Associate Prof. Magdi Ragheb has been recognized with the College of Engineering Everitt Award for Teaching Excellence.
The Award honors a faculty member for outstanding undergraduate teaching: “A teacher who stands out and is remembered with respect, affection and admiration long after the student leaves campus.”
A member of NPRE’s faculty since 1979, Ragheb has built the general nuclear engineering course for non-major undergraduates, NPRE 402, Nuclear Power Engineering from an enrollment of about 50 students to between 100 and 150 students, depending on the semester. This course delves into the major technical issues associated with nuclear power and the application of nuclear processes, areas which have gained considerable attention in recent years.
Even before the current emphasis on energy, Ragheb had built a strong interest in this area. The high interest and high enrollments are due to word-of-mouth praise for the course since it is outside the normal course elective structure for most students. Ragheb has poured considerable effort into building the course content, which is available on the internet in what is a more substantial set of materials than could ever be found in a standard text. Interest in this “online text” has been expressed from collaborators and counterparts at other universities and national labs.
In addition to the excellent course content, Ragheb presents the material in an interesting and engaging way; a real challenge for classes of 150. He makes on-the-fly homework assignments so that students are always focusing on the concepts in class: typically one homework assignment per class meeting period – also an encouragement for students to attend class.
In his continuing dedication to undergraduate teaching, Ragheb has also been very active in developing new courses and course materials. He recently developed NPRE 475, Wind Power Systems, again with an on-line text. The on-line text was necessary since there is still no available text for this area that covers the topic area in the technical depth expected by advanced engineering undergraduate students. In fact, the on-line text has become very popular off campus and at least two chapters are now part of a published compendium text on Wind Power. Still, there are constant requests from other universities to use the on-line material as the major “text book” source for their courses.

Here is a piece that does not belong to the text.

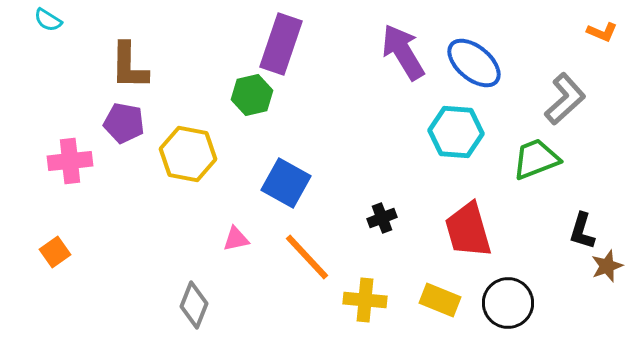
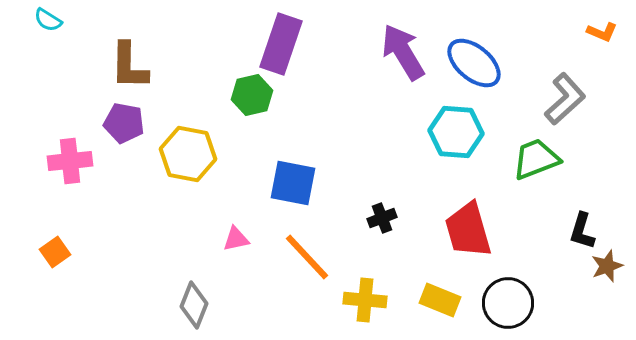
blue square: moved 7 px right; rotated 18 degrees counterclockwise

As with NPRE 402, Ragheb has now built a large and growing enrollment in this course. The wind power course is remarkable in another sense: it has high student involvement in the hands-on construction of small scale wind turbine systems. The students in the course are required to form groups to build wind power systems to demonstrate the engineering and design principles that they learn in class. These systems are demonstrated on the Engineering Quad near the end of the Spring Semester. This further attests to the learning process required of the students since their systems must be operational and open for public view and demonstration.
In addition to the two previously mentioned courses, Ragheb over the years has repeated this course development style several times: NPRE 457, Safety Analysis of Nuclear Systems, NPRE 498 MC, Monte Carlo Analysis and NPRE 498 F, Fuzzy Logic, each with a virtual textbook he has developed.
Ragheb’s newest effort in this line is the co-development of a course on Energy Storage, taught this past Spring semester for the first time as a “Special Topics” course as the pathway to making an upper division technical course. This is again an area where no previous course existed, and a situation where Ragheb is developing another in-depth virtual textbook. He has done this despite a heavy teaching load, as a testament to his commitment to excellence in teaching, including moving forward into new, critically important areas where scant course materials exist. He takes on these challenges with an uncommon flare and determination, and the results are always well beyond a “typical” teaching experience, even for Illinois.